On Wednesday night, I was at home working on another Bleacher Report story for Thursday. I heard the news that Frank Mir had agreed to move to Strikeforce to face Daniel Cormier, and while talking to Mir’s manager Malki Kawa about the move, I sent one of Cormier’s best friends a text message with the news.
The friend is a fellow named Daniel Rubenstein, and I’ve mentioned him in this space before. He was, like Cormier, a collegiate wrestler and is as knowledgeable as they come on the subject of international wrestling. He’d just gotten off the phone with Cormier 10 minutes before receiving my text, and Cormier knew nothing of his next fight.
Cormier had been under the impression he would be facing Tim Sylvia on September 29 for several weeks. He’d heard rumors circulating the past few days that Zuffa was looking to bring in a different opponent on a different date, but he wasn’t going to change his training camp up until he knew for sure, so he was at American Kickboxing Academy training for the fight when Rubenstein relayed him the news.
When Cormier called me an hour later, you could hear the good news in his voice.
“I was excited, man. I couldn’t have imagined getting such a huge-name guy and fighting a guy that just fought for the UFC championship only a few months ago,” Cormier told Bleacher Report in an exclusive interview. “I didn’t know what to do with myself. I was dropping my cell phone.”

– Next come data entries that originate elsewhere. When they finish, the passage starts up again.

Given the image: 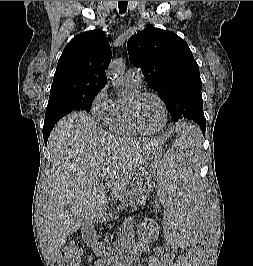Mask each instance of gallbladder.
<instances>
[{"label": "gallbladder", "instance_id": "1", "mask_svg": "<svg viewBox=\"0 0 253 266\" xmlns=\"http://www.w3.org/2000/svg\"><path fill=\"white\" fill-rule=\"evenodd\" d=\"M88 230H91V225H90V224H86V225H84V226L82 227V229H81L82 237H85L86 232H87Z\"/></svg>", "mask_w": 253, "mask_h": 266}]
</instances>
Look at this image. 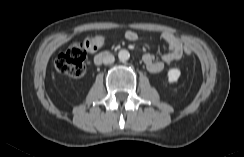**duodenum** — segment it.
Returning <instances> with one entry per match:
<instances>
[{
  "label": "duodenum",
  "mask_w": 244,
  "mask_h": 157,
  "mask_svg": "<svg viewBox=\"0 0 244 157\" xmlns=\"http://www.w3.org/2000/svg\"><path fill=\"white\" fill-rule=\"evenodd\" d=\"M111 54L110 51L100 52L94 57V64L100 65L105 58H107Z\"/></svg>",
  "instance_id": "duodenum-1"
}]
</instances>
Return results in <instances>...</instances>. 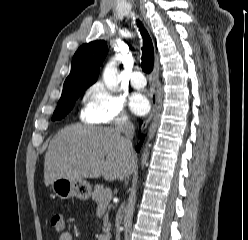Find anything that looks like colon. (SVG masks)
I'll return each mask as SVG.
<instances>
[{
  "mask_svg": "<svg viewBox=\"0 0 248 240\" xmlns=\"http://www.w3.org/2000/svg\"><path fill=\"white\" fill-rule=\"evenodd\" d=\"M50 222H51V226L56 232L58 233L64 232L65 221H64V216L62 214H54Z\"/></svg>",
  "mask_w": 248,
  "mask_h": 240,
  "instance_id": "5ec220e1",
  "label": "colon"
}]
</instances>
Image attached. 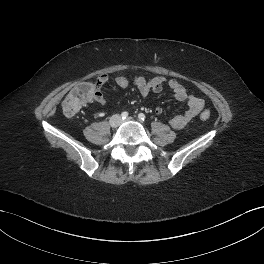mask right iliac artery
I'll use <instances>...</instances> for the list:
<instances>
[{
  "label": "right iliac artery",
  "mask_w": 264,
  "mask_h": 264,
  "mask_svg": "<svg viewBox=\"0 0 264 264\" xmlns=\"http://www.w3.org/2000/svg\"><path fill=\"white\" fill-rule=\"evenodd\" d=\"M128 117V112H122L121 113V118L126 119Z\"/></svg>",
  "instance_id": "82829eb1"
}]
</instances>
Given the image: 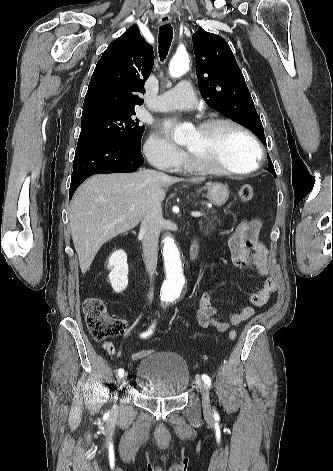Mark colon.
Returning a JSON list of instances; mask_svg holds the SVG:
<instances>
[{
  "instance_id": "5ec220e1",
  "label": "colon",
  "mask_w": 333,
  "mask_h": 471,
  "mask_svg": "<svg viewBox=\"0 0 333 471\" xmlns=\"http://www.w3.org/2000/svg\"><path fill=\"white\" fill-rule=\"evenodd\" d=\"M254 190L252 185L244 184L239 190V198L243 202H248L253 198ZM83 311L87 327L97 341H102L110 337L122 334L126 328L125 322L119 318L112 317L107 312L104 302L97 297H90L83 304ZM236 331L229 332V339L236 338ZM152 351L141 350L132 355L134 360H140L150 355Z\"/></svg>"
}]
</instances>
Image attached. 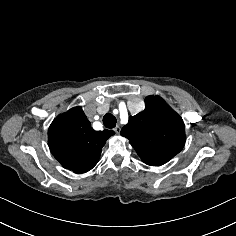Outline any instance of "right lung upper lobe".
<instances>
[{"instance_id":"right-lung-upper-lobe-1","label":"right lung upper lobe","mask_w":236,"mask_h":236,"mask_svg":"<svg viewBox=\"0 0 236 236\" xmlns=\"http://www.w3.org/2000/svg\"><path fill=\"white\" fill-rule=\"evenodd\" d=\"M113 130L97 132L80 106L57 116L48 130V144L61 165L74 173H85L98 162L106 140Z\"/></svg>"}]
</instances>
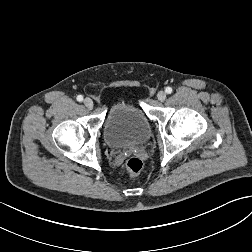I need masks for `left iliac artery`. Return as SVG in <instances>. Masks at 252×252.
I'll return each mask as SVG.
<instances>
[{"label":"left iliac artery","mask_w":252,"mask_h":252,"mask_svg":"<svg viewBox=\"0 0 252 252\" xmlns=\"http://www.w3.org/2000/svg\"><path fill=\"white\" fill-rule=\"evenodd\" d=\"M165 92H166L167 94L172 93V88H171V87H166Z\"/></svg>","instance_id":"44dca946"}]
</instances>
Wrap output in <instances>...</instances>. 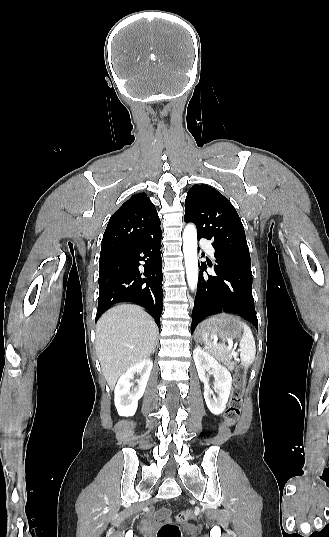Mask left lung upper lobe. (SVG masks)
Listing matches in <instances>:
<instances>
[{"instance_id":"5c2ea615","label":"left lung upper lobe","mask_w":329,"mask_h":537,"mask_svg":"<svg viewBox=\"0 0 329 537\" xmlns=\"http://www.w3.org/2000/svg\"><path fill=\"white\" fill-rule=\"evenodd\" d=\"M184 220L197 227L198 239L212 241L215 254L251 267L243 224L233 205L208 185H194L185 201Z\"/></svg>"}]
</instances>
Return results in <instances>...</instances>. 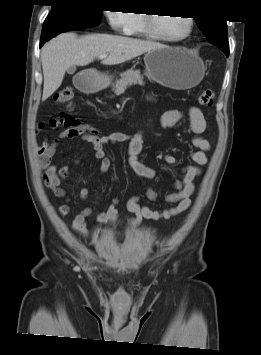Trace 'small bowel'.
<instances>
[{"label":"small bowel","mask_w":261,"mask_h":355,"mask_svg":"<svg viewBox=\"0 0 261 355\" xmlns=\"http://www.w3.org/2000/svg\"><path fill=\"white\" fill-rule=\"evenodd\" d=\"M189 126L192 133L191 148L187 152V157L190 163L184 164L181 167L182 179L174 183L172 191L166 194L163 201L172 204L170 208L164 210H154L140 203L138 197H132L128 200L126 207L133 216L129 219L130 226L135 227L142 223L143 220H161L169 219L186 211L191 205V196L195 190V178L201 173L199 166L207 163L206 151L209 148V142L201 137V134L206 130V120L202 111L197 107L189 109ZM183 118V114L178 110H170L163 114L161 125L163 128H172L176 126ZM49 125L52 128H57L59 125H64L66 129L60 132L52 140H44L37 146L39 163L44 170L43 182L50 189L54 196L62 198L65 203L57 208V212L61 217L67 216L71 211V198L66 194V191L61 187L63 181L68 177L70 166L64 165L58 167L52 164L57 148L66 139H81L89 142L93 146L94 157L101 162V172L106 173L111 166V160L106 155L105 146L127 143V161L133 172L143 178L153 179L159 175V172L151 167L146 166L139 160V155L143 150V132L139 131L133 135L124 133H110L100 135L99 132L92 126L84 124L77 119L58 120L55 126H52V121ZM42 126H40L41 128ZM164 160L169 164H176L177 158L167 154ZM81 200H86L89 196V189L82 188L79 192ZM147 197L156 201L158 195L155 191L149 190ZM118 199H113L105 211L96 212V218L100 223H115L118 219ZM95 213V210L90 207L82 209L73 219L71 229L81 233L84 236L90 234L87 218Z\"/></svg>","instance_id":"small-bowel-1"}]
</instances>
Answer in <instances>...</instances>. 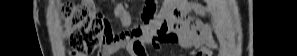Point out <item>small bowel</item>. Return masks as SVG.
<instances>
[{
	"instance_id": "small-bowel-1",
	"label": "small bowel",
	"mask_w": 297,
	"mask_h": 56,
	"mask_svg": "<svg viewBox=\"0 0 297 56\" xmlns=\"http://www.w3.org/2000/svg\"><path fill=\"white\" fill-rule=\"evenodd\" d=\"M194 9L201 15L206 12L198 6ZM156 4L147 1L143 11V24L121 34L112 36L103 46L100 55L111 56L126 49L131 56H148L147 47L159 49L162 43H177L190 49L192 56H211L217 48V41L211 36V28L188 16L189 2L186 0H165L159 14ZM116 16L125 27L131 24V15L119 4ZM84 54H80L83 56Z\"/></svg>"
}]
</instances>
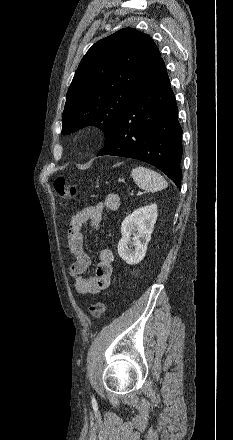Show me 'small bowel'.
<instances>
[{"label":"small bowel","mask_w":233,"mask_h":440,"mask_svg":"<svg viewBox=\"0 0 233 440\" xmlns=\"http://www.w3.org/2000/svg\"><path fill=\"white\" fill-rule=\"evenodd\" d=\"M119 205V196L110 193L103 201L82 209L71 219L68 230V253L73 258V262L69 267V275L74 281L75 291L79 294H97L110 285L114 254L108 248L100 251L95 274L85 276L91 265V259L84 250L82 229L84 224L89 223L95 230H98L105 211H115Z\"/></svg>","instance_id":"small-bowel-1"}]
</instances>
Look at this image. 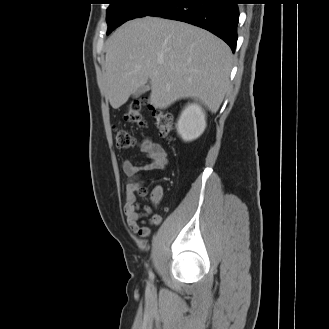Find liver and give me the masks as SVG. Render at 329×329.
I'll list each match as a JSON object with an SVG mask.
<instances>
[{"label": "liver", "instance_id": "1", "mask_svg": "<svg viewBox=\"0 0 329 329\" xmlns=\"http://www.w3.org/2000/svg\"><path fill=\"white\" fill-rule=\"evenodd\" d=\"M106 45L104 87L112 108L150 80L149 101L156 108L190 97L218 111L229 86L232 52L212 33L147 16L119 27Z\"/></svg>", "mask_w": 329, "mask_h": 329}]
</instances>
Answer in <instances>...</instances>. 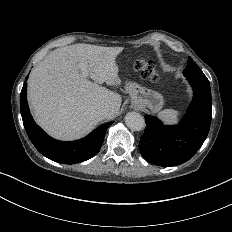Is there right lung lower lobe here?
<instances>
[{"instance_id":"right-lung-lower-lobe-1","label":"right lung lower lobe","mask_w":232,"mask_h":232,"mask_svg":"<svg viewBox=\"0 0 232 232\" xmlns=\"http://www.w3.org/2000/svg\"><path fill=\"white\" fill-rule=\"evenodd\" d=\"M27 79L28 77H26ZM26 94L27 83L24 82L20 97V111L23 124L29 139L41 154L58 163L75 164L86 161L98 153L102 146L105 132L113 121L101 125L83 139L71 142L58 141L48 136L36 125L29 112Z\"/></svg>"}]
</instances>
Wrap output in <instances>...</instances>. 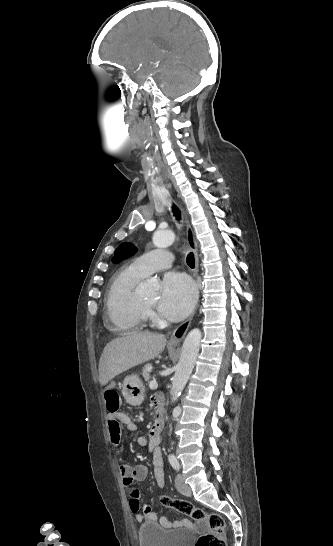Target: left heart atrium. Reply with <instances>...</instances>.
<instances>
[{"label": "left heart atrium", "mask_w": 333, "mask_h": 546, "mask_svg": "<svg viewBox=\"0 0 333 546\" xmlns=\"http://www.w3.org/2000/svg\"><path fill=\"white\" fill-rule=\"evenodd\" d=\"M196 290L193 282L182 273L170 272L162 282L159 312L169 320L185 318L193 309Z\"/></svg>", "instance_id": "left-heart-atrium-1"}]
</instances>
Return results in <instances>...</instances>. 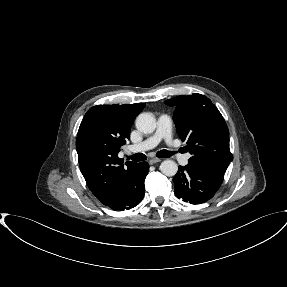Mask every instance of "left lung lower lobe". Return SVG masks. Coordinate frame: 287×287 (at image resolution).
<instances>
[{
    "mask_svg": "<svg viewBox=\"0 0 287 287\" xmlns=\"http://www.w3.org/2000/svg\"><path fill=\"white\" fill-rule=\"evenodd\" d=\"M224 174L212 169L188 164L179 166L173 178L177 198L191 204H201L211 199L223 182Z\"/></svg>",
    "mask_w": 287,
    "mask_h": 287,
    "instance_id": "obj_1",
    "label": "left lung lower lobe"
}]
</instances>
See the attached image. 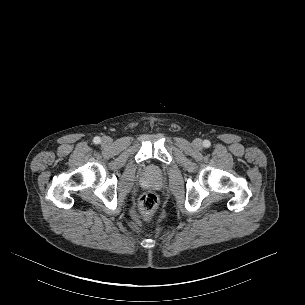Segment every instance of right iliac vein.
Returning a JSON list of instances; mask_svg holds the SVG:
<instances>
[{"instance_id":"1","label":"right iliac vein","mask_w":305,"mask_h":305,"mask_svg":"<svg viewBox=\"0 0 305 305\" xmlns=\"http://www.w3.org/2000/svg\"><path fill=\"white\" fill-rule=\"evenodd\" d=\"M111 142V140H110V138H108V137H104L103 139H102V143L103 144H109Z\"/></svg>"}]
</instances>
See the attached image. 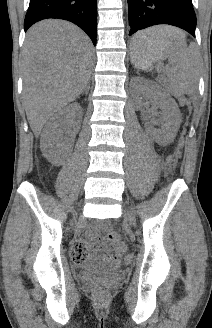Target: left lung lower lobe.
I'll return each mask as SVG.
<instances>
[{"label": "left lung lower lobe", "instance_id": "left-lung-lower-lobe-1", "mask_svg": "<svg viewBox=\"0 0 212 328\" xmlns=\"http://www.w3.org/2000/svg\"><path fill=\"white\" fill-rule=\"evenodd\" d=\"M130 33L158 24L177 26L195 37L196 16L192 0H128ZM133 48L140 42L132 41Z\"/></svg>", "mask_w": 212, "mask_h": 328}]
</instances>
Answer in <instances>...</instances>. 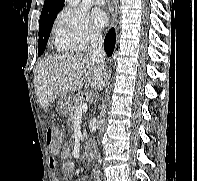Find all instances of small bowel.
I'll return each instance as SVG.
<instances>
[{
	"label": "small bowel",
	"instance_id": "obj_1",
	"mask_svg": "<svg viewBox=\"0 0 197 181\" xmlns=\"http://www.w3.org/2000/svg\"><path fill=\"white\" fill-rule=\"evenodd\" d=\"M59 155L60 158L63 160L61 164V175L64 179H71L74 176L75 172V165L70 156V149L68 146L64 145L61 150L57 153H53L50 151L49 155V164L52 170H55L58 162L56 156ZM52 181H58V176L54 172L52 174Z\"/></svg>",
	"mask_w": 197,
	"mask_h": 181
}]
</instances>
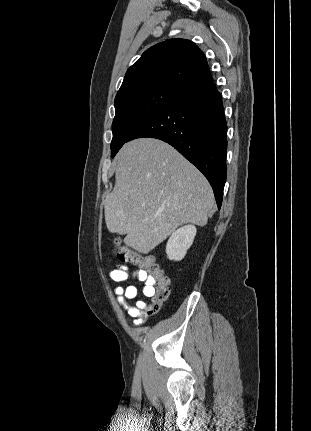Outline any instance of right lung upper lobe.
<instances>
[{"mask_svg":"<svg viewBox=\"0 0 311 431\" xmlns=\"http://www.w3.org/2000/svg\"><path fill=\"white\" fill-rule=\"evenodd\" d=\"M213 82L203 52L185 39H169L146 50L126 72L117 96L144 88L182 95Z\"/></svg>","mask_w":311,"mask_h":431,"instance_id":"cb5924a9","label":"right lung upper lobe"}]
</instances>
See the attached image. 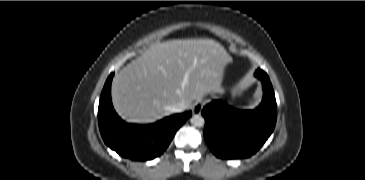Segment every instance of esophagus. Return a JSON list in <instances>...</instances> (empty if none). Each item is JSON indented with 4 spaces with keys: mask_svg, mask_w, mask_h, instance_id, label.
<instances>
[{
    "mask_svg": "<svg viewBox=\"0 0 365 180\" xmlns=\"http://www.w3.org/2000/svg\"><path fill=\"white\" fill-rule=\"evenodd\" d=\"M204 103L202 101L196 102L192 107V112L194 115H199L203 109Z\"/></svg>",
    "mask_w": 365,
    "mask_h": 180,
    "instance_id": "34e87169",
    "label": "esophagus"
}]
</instances>
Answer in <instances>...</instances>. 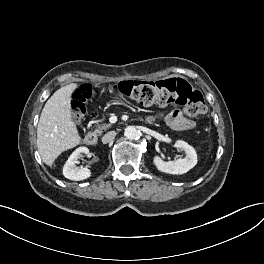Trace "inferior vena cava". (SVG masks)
<instances>
[{
    "label": "inferior vena cava",
    "mask_w": 264,
    "mask_h": 264,
    "mask_svg": "<svg viewBox=\"0 0 264 264\" xmlns=\"http://www.w3.org/2000/svg\"><path fill=\"white\" fill-rule=\"evenodd\" d=\"M116 136V132L115 131H110L107 132L103 137H102V143L107 144L111 141H113V139Z\"/></svg>",
    "instance_id": "inferior-vena-cava-1"
}]
</instances>
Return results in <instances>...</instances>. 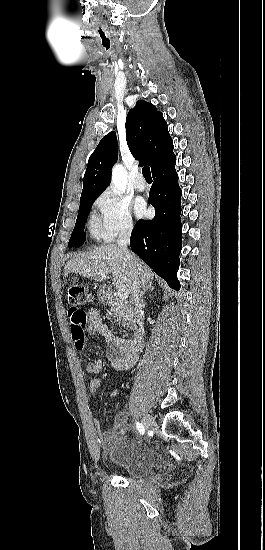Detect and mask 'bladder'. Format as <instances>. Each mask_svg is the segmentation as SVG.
<instances>
[{
	"label": "bladder",
	"instance_id": "1",
	"mask_svg": "<svg viewBox=\"0 0 265 550\" xmlns=\"http://www.w3.org/2000/svg\"><path fill=\"white\" fill-rule=\"evenodd\" d=\"M102 455L127 476H144L156 467L153 452L132 443H121L115 450H104Z\"/></svg>",
	"mask_w": 265,
	"mask_h": 550
}]
</instances>
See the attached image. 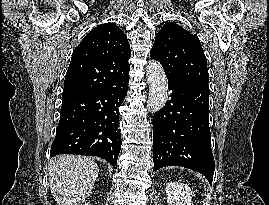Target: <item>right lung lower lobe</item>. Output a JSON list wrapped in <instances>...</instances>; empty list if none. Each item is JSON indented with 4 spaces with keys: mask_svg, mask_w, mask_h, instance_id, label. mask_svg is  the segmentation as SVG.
Returning a JSON list of instances; mask_svg holds the SVG:
<instances>
[{
    "mask_svg": "<svg viewBox=\"0 0 269 205\" xmlns=\"http://www.w3.org/2000/svg\"><path fill=\"white\" fill-rule=\"evenodd\" d=\"M128 82L129 72L116 87L63 99L50 156H98L117 168L121 149L119 107L127 94Z\"/></svg>",
    "mask_w": 269,
    "mask_h": 205,
    "instance_id": "right-lung-lower-lobe-1",
    "label": "right lung lower lobe"
}]
</instances>
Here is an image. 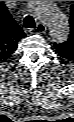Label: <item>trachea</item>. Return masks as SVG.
<instances>
[{
	"label": "trachea",
	"mask_w": 74,
	"mask_h": 122,
	"mask_svg": "<svg viewBox=\"0 0 74 122\" xmlns=\"http://www.w3.org/2000/svg\"><path fill=\"white\" fill-rule=\"evenodd\" d=\"M24 26H25V28H29V29L36 28V23H35L34 18L32 16H30V15H27L24 18Z\"/></svg>",
	"instance_id": "trachea-1"
}]
</instances>
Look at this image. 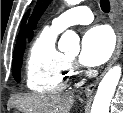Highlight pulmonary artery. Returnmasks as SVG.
I'll use <instances>...</instances> for the list:
<instances>
[{
	"label": "pulmonary artery",
	"mask_w": 123,
	"mask_h": 113,
	"mask_svg": "<svg viewBox=\"0 0 123 113\" xmlns=\"http://www.w3.org/2000/svg\"><path fill=\"white\" fill-rule=\"evenodd\" d=\"M93 21V13L90 7L78 5L72 7L53 19L51 27L57 31H63L75 24H89Z\"/></svg>",
	"instance_id": "obj_1"
}]
</instances>
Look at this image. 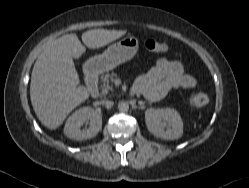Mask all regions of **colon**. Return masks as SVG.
I'll return each mask as SVG.
<instances>
[{
	"mask_svg": "<svg viewBox=\"0 0 249 188\" xmlns=\"http://www.w3.org/2000/svg\"><path fill=\"white\" fill-rule=\"evenodd\" d=\"M145 47L149 51L156 53L165 52L167 50L166 43L155 39H148L145 42ZM208 101H209L208 97L202 93H195L192 94L190 97V103L194 107H203L208 104Z\"/></svg>",
	"mask_w": 249,
	"mask_h": 188,
	"instance_id": "1",
	"label": "colon"
}]
</instances>
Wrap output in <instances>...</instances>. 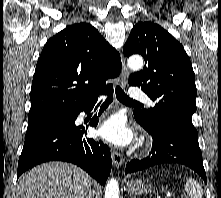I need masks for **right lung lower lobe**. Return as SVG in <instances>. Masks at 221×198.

One can hardly blame Cormier for being excited. Finding out that you’re going from Sylvia to Mir is almost like winning the lottery, or whatever the lottery amounts to for a guy stuck in Strikeforce for one more fight.
“Not to disrespect Tim Sylvia, but he hasn’t really been fighting at the top of the sport for the last few years. He’s been fighting wherever he can. I think the last top-level guy he fought was Fedor, and he got beat really quick,” Cormier said. “So it’s exciting to fight a guy that’s been fighting at the top of the sport for his whole career, a guy who just fought for the title and was coming off three or four straight wins in the UFC before that. It’s a great fight.”
The fight, on paper at least, is a dubious one for Mir. He’s never had great success with high-level wrestlers, and to say that Cormier is a high-level wrestler would be the understatement of the year. He’s a former Olympian, after all, and is likely—and this is without hyperbole—the very best wrestler in the entire sport.
“That’s going to be my biggest strength over everybody that I fight. I think that’s a no-brainer, and it’s my biggest advantage in almost every fight I have,” Cormier said. “Also, there are a couple more advantages. I think speed. I think conditioning. Some of those areas that I haven’t really shown a weakness in, and he’s shown a weakness in at times.”
Cormier is a very happy man. He gets to cap off his Strikeforce career against a big-name opponent and then insert himself directly into the mix in the UFC.
“I think it is. Frank is a guy who has been a champion twice. His name rings a bell. It’s synonymous with the UFC. So UFC fans will actually come over to watch Frank fight, and he’ll get a lot of eyes on me,” Cormier said. “And regardless of the outcome, more people will see me and know me as I move into the UFC than before I fought Frank, or if I’d faced someone else in my last Strikeforce fight.”